### WHAT TO PRODUCE
Reproduce the Book of Mormon review below in full, word for word.

### PROVIDED PASSAGE
START

Book of Mormon: hell of a play in a hell of a town

When you get sidetracked from journal keeping (or blogging, if you prefer) for more than a few days, I’ve found it gets really easy to lose track of what you were going to write next. If you’re anything like me, however, while your fingers are idle from the keyboard, your mind is still going 90 mph. When there’s not enough time sometimes to sit down and write, I have 3 or 4 ideas for new postings all at once. Where to start?! So today I’ll finish up “our week of living in New York as though we really lived there.” The highlight of the trip turned out to be not only having real face-time with our Pittsburgh friend who took the Amtrak to join us a few days, but going to our first play on Broadway. And what a play it was!

Being from Utah where about 60% of the current population are members of the Latter Day Saints (Mormon), of course we were curious about all the hoopla surrounding Book Of Mormon. broadway book of mormonFrom the reaction of the people in the audience near me, there’s no wonder why they sell out so often–even after running more than two years. Book of Mormon is all the things you’ve no doubt heard already:  subversive, offensive, and, well–okay–at times inappropriate. Yes, it’s all those things, but much much more. I can sum it up in one word: Hilarious! I was laughing so hard throughout the whole two hours and 30 minutes that the rest of the world and its problems fell away. That said, the coarser aspects–the jokes about female circumcision, and sex with babies as “nature’s remedy for healing HIV,” gave me pause, and make Ugandans look pretty stupid, and I wonder how an African visitor to this country might react. In spite of my own rather bawdy sense of humor, several times my better nature stood aside to ask my baser self, “Why are you laughing?!” I’m happy to say that by the end of the play, I felt the Ugandans came out okay after all. By then they had vindicated themselves by revealing their intelligence in the  staging of a musical production for the benefit of visiting Church Elders. Not only did they understand the metaphoric content they took from Missionary Cunningham’s version (he was cornered into making up stories his own since he’d never actually read the Book of Mormon himself) but that they were perfectly able to take the best from those, and other influences from the west seeking to influence them, and improve themselves. The message I took from that–indeed there’s a line in the play that says it–it doesn’t matter where the stories came from. What does matter is the good that can come from that message. Lastly, I confess to something many of you who know me well may already have guessed, and I do this at the risk of giving some of the plot away. I love it when one of the insecure, overweight (read unacceptable as one of the “cool” people), nerds of the world turn out to be the real heroes. I confess that I (almost) fell in love with Arnold.

END

### PROVIDED MATERIAL
START

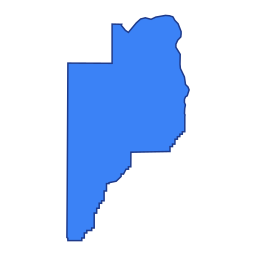 Grant, Washington, United States of America (Mercator projection), rotated 180°
{"feature_id": "52423323B96573779490833", "entity_name": "Grant", "entity_type": "district", "adm_level": 2, "iso_a3": "USA", "parent_name": "United States of America", "parent_adm1": "Washington", "projection": "mercator", "projection_center": [-119.611, 47.294], "detail": "fine", "context": "isolated", "style": "filled", "palette": "blue", "viewbox_px": 256, "rotation_deg": 180, "n_neighbors": 0, "source": "geoboundaries", "source_scale": "gbopen_adm2", "svg_char_len": 1199}
<svg xmlns="http://www.w3.org/2000/svg" viewBox="0 0 256 256"><g transform="rotate(180 128 128)"><path d="M134.3,231.7L143.9,231.9L143.9,221.9L143.9,192.7L188.1,192.9L188.4,134.1L188.8,61.7L189.1,18.5L188.2,17.8L188.1,15.4L174.2,15.4L174.2,18.0L171.7,18.0L171.7,23.0L169.2,23.0L169.2,25.5L164.3,25.5L164.3,28.0L161.8,28.0L161.8,42.9L159.3,42.9L159.3,47.7L156.8,47.8L156.8,52.8L154.4,52.7L154.4,55.2L151.9,55.2L151.9,65.0L149.5,65.0L149.5,72.4L147.0,72.4L147.0,73.3L139.8,74.8L134.9,79.5L134.9,82.0L132.5,81.9L130.0,86.8L127.5,86.8L127.6,89.2L125.2,89.2L125.1,103.8L86.0,104.5L86.0,109.4L83.5,109.4L83.5,111.9L81.1,111.9L81.0,116.8L78.6,116.8L78.6,119.3L76.2,119.4L76.1,121.8L73.7,121.8L73.7,124.2L71.2,124.3L71.2,139.3L71.0,141.1L71.5,142.4L71.3,147.4L70.6,151.0L71.6,153.6L71.5,156.9L70.4,159.3L68.8,160.2L66.9,166.1L68.0,169.0L70.5,171.5L71.6,179.1L75.6,187.5L76.0,191.7L75.8,201.7L80.1,208.7L80.1,211.8L78.3,215.8L75.2,219.1L74.9,222.0L74.9,224.4L77.9,232.2L81.2,235.7L83.0,239.0L83.5,239.3L85.3,239.8L86.2,240.2L90.5,240.6L100.2,238.9L104.9,236.7L110.7,238.2L115.4,237.0L119.6,233.2L127.6,223.6L130.6,225.6L134.7,230.6L134.3,231.7Z" fill="#3b82f6" stroke="#1e3a8a" stroke-width="1.5"/></g></svg>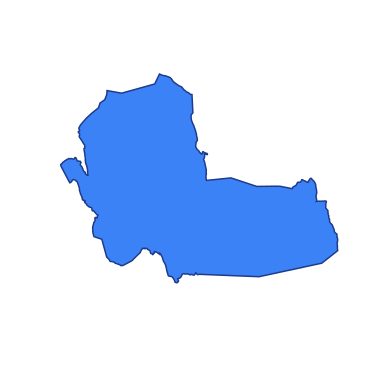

END

### EXERCISE ANSWER
Book of Mormon: hell of a play in a hell of a town

When you get sidetracked from journal keeping (or blogging, if you prefer) for more than a few days, I’ve found it gets really easy to lose track of what you were going to write next. If you’re anything like me, however, while your fingers are idle from the keyboard, your mind is still going 90 mph. When there’s not enough time sometimes to sit down and write, I have 3 or 4 ideas for new postings all at once. Where to start?! So today I’ll finish up “our week of living in New York as though we really lived there.” The highlight of the trip turned out to be not only having real face-time with our Pittsburgh friend who took the Amtrak to join us a few days, but going to our first play on Broadway. And what a play it was!

Being from Utah where about 60% of the current population are members of the Latter Day Saints (Mormon), of course we were curious about all the hoopla surrounding Book Of Mormon. broadway book of mormonFrom the reaction of the people in the audience near me, there’s no wonder why they sell out so often–even after running more than two years. Book of Mormon is all the things you’ve no doubt heard already:  subversive, offensive, and, well–okay–at times inappropriate. Yes, it’s all those things, but much much more. I can sum it up in one word: Hilarious! I was laughing so hard throughout the whole two hours and 30 minutes that the rest of the world and its problems fell away. That said, the coarser aspects–the jokes about female circumcision, and sex with babies as “nature’s remedy for healing HIV,” gave me pause, and make Ugandans look pretty stupid, and I wonder how an African visitor to this country might react. In spite of my own rather bawdy sense of humor, several times my better nature stood aside to ask my baser self, “Why are you laughing?!” I’m happy to say that by the end of the play, I felt the Ugandans came out okay after all. By then they had vindicated themselves by revealing their intelligence in the  staging of a musical production for the benefit of visiting Church Elders. Not only did they understand the metaphoric content they took from Missionary Cunningham’s version (he was cornered into making up stories his own since he’d never actually read the Book of Mormon himself) but that they were perfectly able to take the best from those, and other influences from the west seeking to influence them, and improve themselves. The message I took from that–indeed there’s a line in the play that says it–it doesn’t matter where the stories came from. What does matter is the good that can come from that message. Lastly, I confess to something many of you who know me well may already have guessed, and I do this at the risk of giving some of the plot away. I love it when one of the insecure, overweight (read unacceptable as one of the “cool” people), nerds of the world turn out to be the real heroes. I confess that I (almost) fell in love with Arnold.